▶ What needs to be done: Only the lines below between the ones containing "acteur : lino ventura,bernard" and "Produits similaires", inclusive, are to be reproduced, each exactly as it stands.

▶ Supplied data:
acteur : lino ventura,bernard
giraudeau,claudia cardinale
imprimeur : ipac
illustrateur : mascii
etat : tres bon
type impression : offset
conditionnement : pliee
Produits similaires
* * *
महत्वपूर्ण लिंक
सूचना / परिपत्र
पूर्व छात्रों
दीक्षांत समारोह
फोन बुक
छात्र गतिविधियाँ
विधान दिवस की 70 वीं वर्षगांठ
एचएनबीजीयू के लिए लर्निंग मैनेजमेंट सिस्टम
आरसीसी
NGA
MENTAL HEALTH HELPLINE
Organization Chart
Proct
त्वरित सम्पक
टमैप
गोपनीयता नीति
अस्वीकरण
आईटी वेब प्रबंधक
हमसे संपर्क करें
==
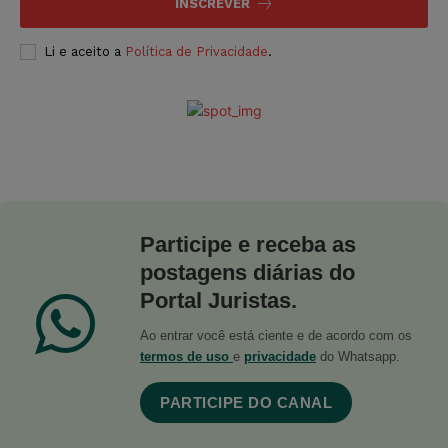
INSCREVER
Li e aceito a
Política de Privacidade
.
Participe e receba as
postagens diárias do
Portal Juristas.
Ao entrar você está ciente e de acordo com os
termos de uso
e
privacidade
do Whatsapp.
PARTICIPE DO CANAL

▶ Result of this task:
acteur : lino ventura,bernard
giraudeau,claudia cardinale
imprimeur : ipac
illustrateur : mascii
etat : tres bon
type impression : offset
conditionnement : pliee
Produits similaires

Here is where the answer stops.